= Noel Michele Holbrook =

American plant physiologist

Noel Michele Holbrook is the Charles Bullard Professor of Forestry in the department of Organismic and Evolutionary Biology at Harvard University. Her work primarily focuses on the study of the physiology of vascular transport in plants, with the intent of understanding the impact of the movement of water and solutes on the ecological and evolutionary processes.

==Education==
Holbrook received her A.B in Biology from Harvard University in 1983. In 1989, she received her Masters of Science in botany from the University of Florida and she received her Ph.D. in Biological Sciences from Stanford University in 1995.

==Relevant collaborations==
Noel Michele Holbrook became a Charles Bullard Professor of Forestry for the Department of Organismic and Evolutionary Biology at Harvard University in 2006. The Charles Bullard Fellowship in Forest Research was designed to support the advanced research by scholars or administrators who show promise in making important contributions to the field of forestry or forestry-related subjects, which include biology.

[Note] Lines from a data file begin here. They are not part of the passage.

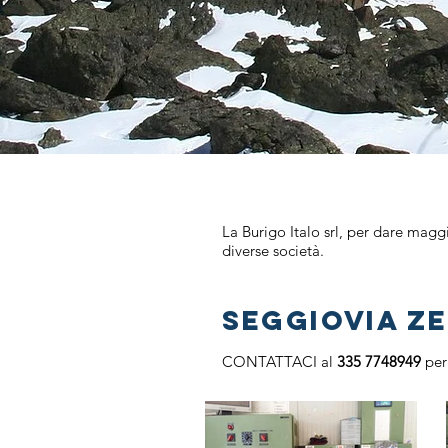
La Burigo Italo srl, per dare maggi
diverse società.
SEGGIOVIA Z
CONTATTACI al
335 7748949
per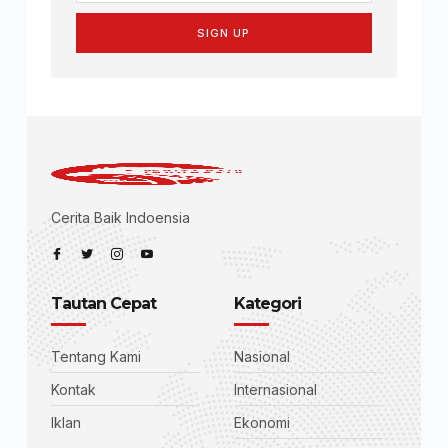
SIGN UP
Cerita Baik Indoensia
Tautan Cepat
Kategori
Tentang Kami
Nasional
Kontak
Internasional
Iklan
Ekonomi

Since July 2020, she has been Interim Director of Harvard Forest. She is also an instructor for the Harvard Life Science Outreach Program, which works to train teachers and hands-on laboratories to provide experiences for students in New England, and she has been a contributing author to several Biology and Environmental Science textbooks.

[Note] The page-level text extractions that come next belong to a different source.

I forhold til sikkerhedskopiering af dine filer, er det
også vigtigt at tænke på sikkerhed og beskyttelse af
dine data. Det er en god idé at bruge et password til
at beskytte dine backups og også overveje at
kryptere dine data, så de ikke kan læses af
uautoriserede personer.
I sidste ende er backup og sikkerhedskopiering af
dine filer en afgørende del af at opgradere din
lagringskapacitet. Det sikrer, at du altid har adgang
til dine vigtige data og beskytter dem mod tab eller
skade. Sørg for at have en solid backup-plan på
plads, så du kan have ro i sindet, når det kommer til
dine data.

==Research accomplishments==
Holbrook has received the Starr-Friedman Challenge Grant or Scientific Research from Harvard University, was given to her for her studies of the impact that has on bees and pollination. She also received a U.S. AFOSR grant for her work relating to the study of thermal management in plants.

==Contributions to the field==
Holbrook has been a member of the executive committee of the David Rockefeller Center for Latin American Studies. She has also been on the editorial board of Plant Physiology, and a member of the Scientific Advisory Board for DISTAP (Singapore-MIT Alliance for Research and Technology).
Among her publications is Maintenance of Carbohydrate Transport in Tall Trees (2017), and Combined Influence of Soil Moisture and Atmospheric Evaporative Demand is Important for Accurately Predicting US Maize Yields (2020).